Abaixo algumas fotos do congo durante sua apresentação no MUnA:
Fotografia 40 e Fotografia 41 331 Congado em visita e apresentação no MUnA, 2008.
Na contemporaneidade, o olhar da comunidade uberlandense volta-se para o Fundinho
e a Igreja do Rosário, mesmo que seja no sentido de reconfigurá-los e reestruturá-los de
acordo com os modismos atuais, acrescidos da conscientização sobre a importância da
preservação de seus espaços urbanos de referência histórica.

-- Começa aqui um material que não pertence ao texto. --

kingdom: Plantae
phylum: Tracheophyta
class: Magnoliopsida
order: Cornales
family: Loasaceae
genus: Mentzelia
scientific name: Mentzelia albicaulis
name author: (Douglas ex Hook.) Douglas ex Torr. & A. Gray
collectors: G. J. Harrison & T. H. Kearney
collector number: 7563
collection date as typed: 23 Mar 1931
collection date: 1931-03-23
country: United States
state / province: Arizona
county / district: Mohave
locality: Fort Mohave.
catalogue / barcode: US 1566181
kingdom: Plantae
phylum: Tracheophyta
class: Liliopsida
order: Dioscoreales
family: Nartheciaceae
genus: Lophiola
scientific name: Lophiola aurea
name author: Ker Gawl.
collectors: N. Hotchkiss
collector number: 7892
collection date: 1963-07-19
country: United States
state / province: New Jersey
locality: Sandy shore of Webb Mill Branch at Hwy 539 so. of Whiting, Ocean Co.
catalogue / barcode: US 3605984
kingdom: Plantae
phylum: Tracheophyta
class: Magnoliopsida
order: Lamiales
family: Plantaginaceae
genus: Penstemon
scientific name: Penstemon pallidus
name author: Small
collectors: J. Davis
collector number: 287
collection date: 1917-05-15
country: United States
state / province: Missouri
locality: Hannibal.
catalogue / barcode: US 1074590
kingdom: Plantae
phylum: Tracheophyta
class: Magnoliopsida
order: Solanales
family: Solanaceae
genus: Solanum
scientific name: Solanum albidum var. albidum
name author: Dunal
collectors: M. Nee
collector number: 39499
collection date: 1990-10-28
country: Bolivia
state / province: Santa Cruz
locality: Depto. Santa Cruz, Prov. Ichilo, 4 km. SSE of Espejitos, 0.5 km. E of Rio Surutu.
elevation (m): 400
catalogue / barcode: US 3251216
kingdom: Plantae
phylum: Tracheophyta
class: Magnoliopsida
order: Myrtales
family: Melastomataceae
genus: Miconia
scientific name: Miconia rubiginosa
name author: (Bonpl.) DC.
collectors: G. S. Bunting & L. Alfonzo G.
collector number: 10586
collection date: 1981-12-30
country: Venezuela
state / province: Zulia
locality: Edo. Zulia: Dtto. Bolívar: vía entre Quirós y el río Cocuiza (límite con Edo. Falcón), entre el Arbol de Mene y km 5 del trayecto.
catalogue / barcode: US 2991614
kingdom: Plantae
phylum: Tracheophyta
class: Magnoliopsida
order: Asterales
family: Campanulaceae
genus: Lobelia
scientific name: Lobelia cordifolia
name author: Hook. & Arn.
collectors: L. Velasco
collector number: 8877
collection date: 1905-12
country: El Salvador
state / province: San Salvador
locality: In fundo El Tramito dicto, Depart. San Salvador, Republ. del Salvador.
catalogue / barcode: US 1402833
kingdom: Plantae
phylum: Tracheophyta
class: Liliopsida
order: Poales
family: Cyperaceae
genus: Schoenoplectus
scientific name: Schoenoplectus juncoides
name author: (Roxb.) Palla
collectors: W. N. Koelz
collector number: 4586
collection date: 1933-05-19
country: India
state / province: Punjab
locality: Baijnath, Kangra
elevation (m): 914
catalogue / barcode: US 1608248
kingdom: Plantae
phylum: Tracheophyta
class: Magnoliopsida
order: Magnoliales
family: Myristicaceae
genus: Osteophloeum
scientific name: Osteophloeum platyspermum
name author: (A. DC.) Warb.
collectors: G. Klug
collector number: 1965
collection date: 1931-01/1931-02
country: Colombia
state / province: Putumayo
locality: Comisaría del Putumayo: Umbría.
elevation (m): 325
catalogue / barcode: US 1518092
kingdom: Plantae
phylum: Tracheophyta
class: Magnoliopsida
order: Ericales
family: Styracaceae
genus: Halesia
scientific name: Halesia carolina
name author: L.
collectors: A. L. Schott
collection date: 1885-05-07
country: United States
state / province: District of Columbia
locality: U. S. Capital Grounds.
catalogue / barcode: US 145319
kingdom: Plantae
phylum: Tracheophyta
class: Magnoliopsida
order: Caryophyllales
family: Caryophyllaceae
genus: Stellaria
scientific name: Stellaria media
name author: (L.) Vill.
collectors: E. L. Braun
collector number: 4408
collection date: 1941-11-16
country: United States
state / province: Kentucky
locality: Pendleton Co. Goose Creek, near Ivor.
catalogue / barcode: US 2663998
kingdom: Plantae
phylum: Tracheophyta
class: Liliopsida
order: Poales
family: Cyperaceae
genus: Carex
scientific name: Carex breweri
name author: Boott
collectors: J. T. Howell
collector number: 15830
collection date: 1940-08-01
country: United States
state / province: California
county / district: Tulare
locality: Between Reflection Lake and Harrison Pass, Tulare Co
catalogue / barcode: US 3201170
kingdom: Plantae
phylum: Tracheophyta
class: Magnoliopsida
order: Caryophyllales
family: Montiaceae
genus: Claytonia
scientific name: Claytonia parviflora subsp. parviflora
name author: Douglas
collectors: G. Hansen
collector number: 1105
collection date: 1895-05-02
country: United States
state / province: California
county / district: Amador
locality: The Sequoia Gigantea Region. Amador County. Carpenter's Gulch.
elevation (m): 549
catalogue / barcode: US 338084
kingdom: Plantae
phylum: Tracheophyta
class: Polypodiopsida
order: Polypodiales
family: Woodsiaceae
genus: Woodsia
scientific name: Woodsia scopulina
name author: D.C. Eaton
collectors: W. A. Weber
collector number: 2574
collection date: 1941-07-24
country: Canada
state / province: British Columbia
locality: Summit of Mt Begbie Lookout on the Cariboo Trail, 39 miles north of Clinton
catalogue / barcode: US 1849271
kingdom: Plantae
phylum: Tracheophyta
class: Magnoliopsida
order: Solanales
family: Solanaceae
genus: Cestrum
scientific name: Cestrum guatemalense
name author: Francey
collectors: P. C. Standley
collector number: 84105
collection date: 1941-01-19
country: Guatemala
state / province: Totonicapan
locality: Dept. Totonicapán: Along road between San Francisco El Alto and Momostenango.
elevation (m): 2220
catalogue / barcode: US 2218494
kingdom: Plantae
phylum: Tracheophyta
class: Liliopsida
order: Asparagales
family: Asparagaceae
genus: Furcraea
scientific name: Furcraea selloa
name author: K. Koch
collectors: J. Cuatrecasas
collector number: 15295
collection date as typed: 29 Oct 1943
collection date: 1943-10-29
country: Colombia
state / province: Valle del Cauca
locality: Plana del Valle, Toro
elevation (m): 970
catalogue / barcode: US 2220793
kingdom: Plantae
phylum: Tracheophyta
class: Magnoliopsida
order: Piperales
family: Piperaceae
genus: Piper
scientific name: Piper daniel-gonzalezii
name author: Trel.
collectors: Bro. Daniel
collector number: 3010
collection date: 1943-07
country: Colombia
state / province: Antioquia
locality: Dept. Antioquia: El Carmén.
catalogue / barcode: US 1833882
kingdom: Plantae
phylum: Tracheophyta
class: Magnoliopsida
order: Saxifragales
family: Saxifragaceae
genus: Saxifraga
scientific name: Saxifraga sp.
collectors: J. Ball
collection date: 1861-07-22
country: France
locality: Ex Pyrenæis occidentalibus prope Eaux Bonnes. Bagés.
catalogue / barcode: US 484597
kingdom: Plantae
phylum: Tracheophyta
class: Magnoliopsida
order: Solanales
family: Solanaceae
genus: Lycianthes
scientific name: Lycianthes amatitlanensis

No entanto, não podemos
desconsiderar que estes olhares também foram direcionados à praça Clarimundo Carneiro no
decorrer de sua existência, seja no que concerne às alterações de seus nomes ou às funções a
ela e a seu conjunto destinadas.
Como segundo cemitério da cidade, a praça Clarimundo Carneiro localizava-se fora do
perímetro urbano de Uberabinha. Posteriormente, como lugar de manifestações políticas e
culturais passou a ser considerado limite entre a “cidade nova” e a “cidade velha”. Hoje, o
conjunto da praça Clarimundo Carneiro tombado pela lei nº 4.209, no ano de 1985 foi
revitalizado e continua compreendido em uma zona limítrofe entre o bairro Fundinho e o
centro da cidade.
A praça localiza-se em terreno plano, em uma área que faz o limite entre a atual área central e a parte mais antiga da cidade – o Bairro Fundinho. Seu contorno é definido por dois lados que formam um ângulo reto – lados Oeste e Sul, os outros lados – Norte e Leste – se unem em uma forma arredondada desenhada em função do trânsito de transporte coletivo. 332
331 GONZAGA, Kárita.. Fotografia color. Acervo Glayson Arcanjo. (FMD). 332PREFEITURA MUNICIPAL DE UBERLÂNDIA. Estruturas arquitetônicas e urbanísticas. Designação: praça Clarimundo Carneiro. In: Inventário de proteção ao acervo cultural. Uberlândia, s/d. Pasta 14 (BA).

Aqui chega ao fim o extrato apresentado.